Sir, I want to work as cyber security expert so,what i need to do. Can you suggest or guide
Superb articles
can you write about openssl and how to use it.
You are best bro.Respect from Turkey.
Can you make one blog on Bloodhound ?
sure
Can trouble you to build a directory, put all kinds of tutorials together, thank you, read your tutorial feeling quite a lot!
Is there any YouTube channel of yours?
If yes then please provide me the link of it.
Sir,
will you please make an online book on these article?
These are very good blog but they are not organised well. I hope you can understand what I am saying.
This will be a great initiative.
Thank you
whiteSniper
Amazing hacking articles website
pls windows hacking without username and passwords find the public ip using shodan
Is it compulsory to install kali can’t I use it on ubuntu for hacking.
Yes, you can. But you need to install all the tools manually yourself. Kali has it all installed already.
làm sao cho 1 người mới bắt đầu anh có thể giới thiệu 1 blog không ạ
Packet Sniffing https
sir how to download this website offline
Great insight.You are awesome
Ηellο.Thiѕ article ѡas reallʏ motivating, еspecially beⅽause I
waѕ searching fօr thoughts оn this matter lɑst ThursԀay.
Thanks for sharing your skills with us. I searched a lot to find a source to learn hacking and finally your blogs fulfilled it.

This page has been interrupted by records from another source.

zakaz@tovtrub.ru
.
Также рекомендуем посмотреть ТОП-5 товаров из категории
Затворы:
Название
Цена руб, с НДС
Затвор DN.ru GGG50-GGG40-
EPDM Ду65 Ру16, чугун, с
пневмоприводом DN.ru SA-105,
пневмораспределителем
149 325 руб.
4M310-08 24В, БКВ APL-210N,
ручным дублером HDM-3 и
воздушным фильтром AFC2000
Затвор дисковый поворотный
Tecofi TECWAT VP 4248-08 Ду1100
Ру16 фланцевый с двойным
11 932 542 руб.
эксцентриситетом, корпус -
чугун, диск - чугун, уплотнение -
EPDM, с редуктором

Do you have any option for online classes???
hello sir, according to most posts made here, looks to be working with linux OS. could this mean that Linux is the best in ethical hacking? if so, which version of linux is best as far as hacking is concerned?
it personal… but most pentesting OS out there are linux. you can use kali, parrot, backbox… you can lookup there website for the latest release.
Hi, thanks for posting interesting content, but it would be better if less metasploit is used in the tutorials, thanks.
Hello raj..!!! How could I do a pentest to a cloud infrastructure (aws)?
Impressive content. This is absolutely a gold mine for the oscp enthusiasts.
Informative Website. Awesome platform for beginners and experienced Pentesters to sharpen their skills.
please categorise it under tags
hello raj i’m a silent reader here in your website and i have to say thank you to you because i’m now have a cybersecurity job
A lot of thanks to you for these blog. It’s very helpful for beginners. It would be more efficient if you create module & then serially organised these content..
@Raj, Hi Glad to see these articles. I must say these are very informative.
Just one thing, wanted to add…
If you can create a side bar with index and arrange the articles in such a way so that it will become easy for a beginner, who can start with basic topics and as moving ahead he/she may go with more advance writeups.
By doing so I think this blog will be more user friendly and helpful for learners. I can support you on this task voluntarily.